Exactly the lines below from the one with "frequently, then you should take" up to and including the one with "out. Schedule an" make up the answer, with nothing else added.

· · · · · · ·

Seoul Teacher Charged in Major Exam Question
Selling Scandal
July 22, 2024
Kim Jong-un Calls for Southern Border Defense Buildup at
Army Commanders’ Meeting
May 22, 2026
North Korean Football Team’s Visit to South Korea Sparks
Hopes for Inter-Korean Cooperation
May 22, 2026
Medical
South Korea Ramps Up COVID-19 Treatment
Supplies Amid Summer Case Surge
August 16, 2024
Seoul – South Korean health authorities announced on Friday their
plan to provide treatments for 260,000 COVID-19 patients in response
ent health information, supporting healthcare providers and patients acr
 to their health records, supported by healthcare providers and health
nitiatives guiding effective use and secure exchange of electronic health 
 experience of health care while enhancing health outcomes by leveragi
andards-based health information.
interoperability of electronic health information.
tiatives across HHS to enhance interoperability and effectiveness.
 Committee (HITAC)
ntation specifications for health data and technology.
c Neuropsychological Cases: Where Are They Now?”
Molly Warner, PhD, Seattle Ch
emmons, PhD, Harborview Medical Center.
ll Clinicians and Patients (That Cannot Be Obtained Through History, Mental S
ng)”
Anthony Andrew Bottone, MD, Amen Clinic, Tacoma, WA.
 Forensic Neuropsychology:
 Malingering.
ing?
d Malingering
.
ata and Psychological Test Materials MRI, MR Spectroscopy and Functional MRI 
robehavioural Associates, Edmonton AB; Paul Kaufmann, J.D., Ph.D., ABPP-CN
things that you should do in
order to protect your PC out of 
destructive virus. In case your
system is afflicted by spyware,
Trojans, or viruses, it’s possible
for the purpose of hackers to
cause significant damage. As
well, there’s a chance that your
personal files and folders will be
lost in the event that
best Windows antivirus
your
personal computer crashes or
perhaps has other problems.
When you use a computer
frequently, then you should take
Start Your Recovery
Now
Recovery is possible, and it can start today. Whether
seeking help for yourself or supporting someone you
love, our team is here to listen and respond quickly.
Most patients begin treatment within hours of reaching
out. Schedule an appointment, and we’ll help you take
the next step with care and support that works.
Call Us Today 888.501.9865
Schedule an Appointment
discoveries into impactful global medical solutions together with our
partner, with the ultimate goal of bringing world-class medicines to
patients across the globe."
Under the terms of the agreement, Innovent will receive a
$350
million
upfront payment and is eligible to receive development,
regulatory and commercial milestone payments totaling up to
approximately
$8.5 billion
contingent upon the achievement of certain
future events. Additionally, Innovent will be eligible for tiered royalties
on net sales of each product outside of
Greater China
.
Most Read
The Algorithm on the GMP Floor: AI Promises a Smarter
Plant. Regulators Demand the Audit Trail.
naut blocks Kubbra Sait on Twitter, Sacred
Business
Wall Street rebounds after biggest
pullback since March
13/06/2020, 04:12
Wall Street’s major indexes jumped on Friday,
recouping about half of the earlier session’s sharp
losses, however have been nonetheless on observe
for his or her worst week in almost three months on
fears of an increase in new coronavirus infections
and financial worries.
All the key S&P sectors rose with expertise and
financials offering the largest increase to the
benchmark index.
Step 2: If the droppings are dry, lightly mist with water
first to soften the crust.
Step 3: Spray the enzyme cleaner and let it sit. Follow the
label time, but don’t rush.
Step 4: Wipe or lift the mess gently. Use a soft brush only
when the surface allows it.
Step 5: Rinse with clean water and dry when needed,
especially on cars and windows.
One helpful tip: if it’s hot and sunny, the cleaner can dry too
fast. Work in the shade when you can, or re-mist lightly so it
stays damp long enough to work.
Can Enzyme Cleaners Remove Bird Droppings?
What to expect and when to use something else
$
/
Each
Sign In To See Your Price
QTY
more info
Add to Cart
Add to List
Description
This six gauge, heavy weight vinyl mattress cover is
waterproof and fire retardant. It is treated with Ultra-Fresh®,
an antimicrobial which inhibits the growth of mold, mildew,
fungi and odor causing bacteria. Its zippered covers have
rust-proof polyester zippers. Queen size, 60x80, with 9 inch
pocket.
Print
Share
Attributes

· · · · · · ·

- **Solution to this problem**:
frequently, then you should take
Start Your Recovery
Now
Recovery is possible, and it can start today. Whether
seeking help for yourself or supporting someone you
love, our team is here to listen and respond quickly.
Most patients begin treatment within hours of reaching
out. Schedule an appointment, and we’ll help you take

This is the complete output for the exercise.